South Africa injury worries over Bismarck du Plessis and Lood de Jager
South Africa forwards Bismarck du Plessis and Lood de Jager are injury doubts for the World Cup semi-final against New Zealand.
Du Plessis sustained a wound to his right hand in the 23-19 victory over Wales on Saturday while De Jager, the 22-year-old lock who has emerged as a star of the tournament, has a foot problem.
The duo's fitness will be monitored over the coming days, but the Springboks have been able to deliver a positive update on veteran second row Victor Matfield
"Bismarck has a nasty laceration to his right hand. Francois Louw accidently stood on his hand," team doctor Craig Roberts said.
"Luckily no fracture but it is a bit sore and swollen for him, so we will keep an eye on him throughout the week.
"Lood has injured a tendon in his foot so we need to give him some time to see how that settles and we will make a decision later in the week on his availability for the All Blacks game.

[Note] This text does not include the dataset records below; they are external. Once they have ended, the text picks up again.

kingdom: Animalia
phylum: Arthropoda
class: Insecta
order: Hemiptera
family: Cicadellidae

"Victor has been doing really well with his rehab. He has been working really hard and progressing nicely but we will have to see nearer the end of the week."

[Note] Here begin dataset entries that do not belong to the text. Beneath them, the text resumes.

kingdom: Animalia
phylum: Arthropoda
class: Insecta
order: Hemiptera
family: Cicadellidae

South Africa delivered the decisive moment against Wales five minutes from time when they wheeled a scrum to exploit a short blindside.

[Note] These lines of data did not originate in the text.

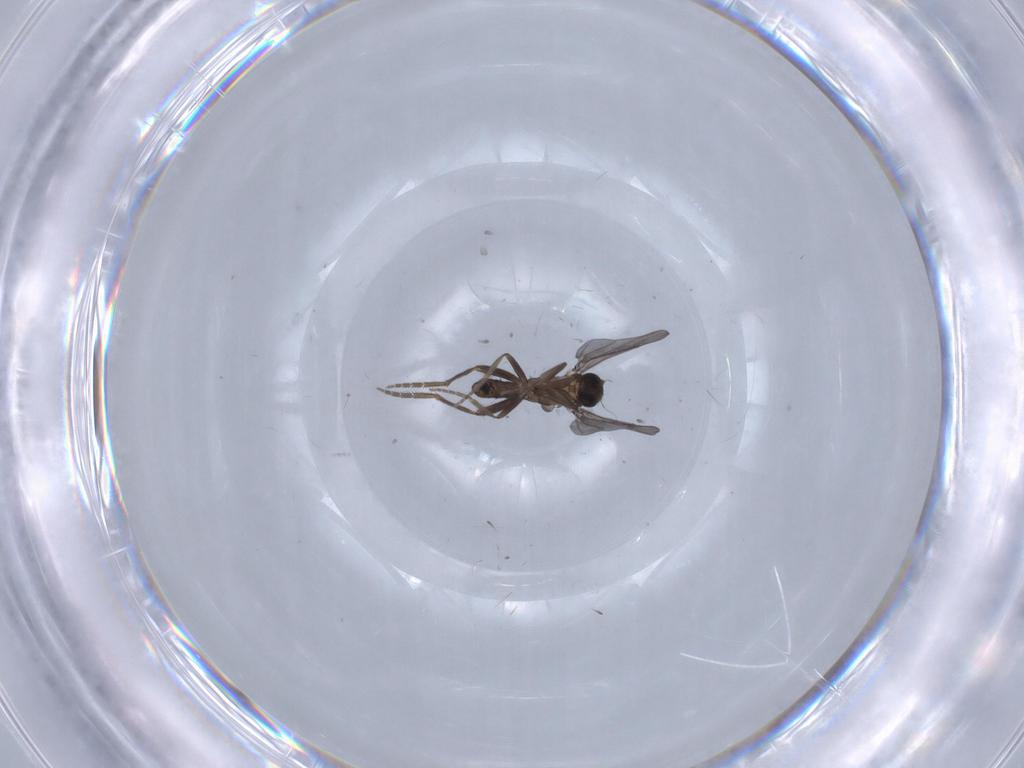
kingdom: Animalia
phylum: Arthropoda
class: Insecta
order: Diptera
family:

Number eight Duane Vermeulen broke, stood up in the tackle with Alex Cuthbert rushing in off his wing before flicking a pass to Fourie du Preez for the scrum-half to race in.
Victory continues the Springboks' recovery from their stunning defeat by Japan on the opening weekend of England 2015 and Vermeulen insists the biggest upset in rugby history was a pivotal moment.
"We had a meeting on the Monday straight after the Japan game and that's when the change in mentality happened. Everyone opened up and gave their bit. We moved on from there," Vermeulen said.
"We took a hard look at each other and said 'what do we want to achieve? Where do we want to go in this World Cup? Do we only want to be there to compete or do we want to be contenders and go out and win this World Cup?'
"The other thing we did was go back to playing our game. Against Japan, we wanted to play a whole different type of gameplan and that's not the way that South Africa and Springboks play.
"We made slight changes but slight changes make a massive impact throughout a whole game of 80 minutes.
"You can see the difference in a full 80 minutes coming back to the way we wanted to play and the coach wanted us to play.
"Losing to Japan definitely helped us to grow closer to each other and focus on what's more important in this World Cup: is it the individual or is it the team? We definitely fine-tuned that and got the whole focus right for us.
"It has been an uphill battle for us. I think as a South African you always produce when you are the underdog. We would like to keep it that way because we still have not won anything or achieved anything."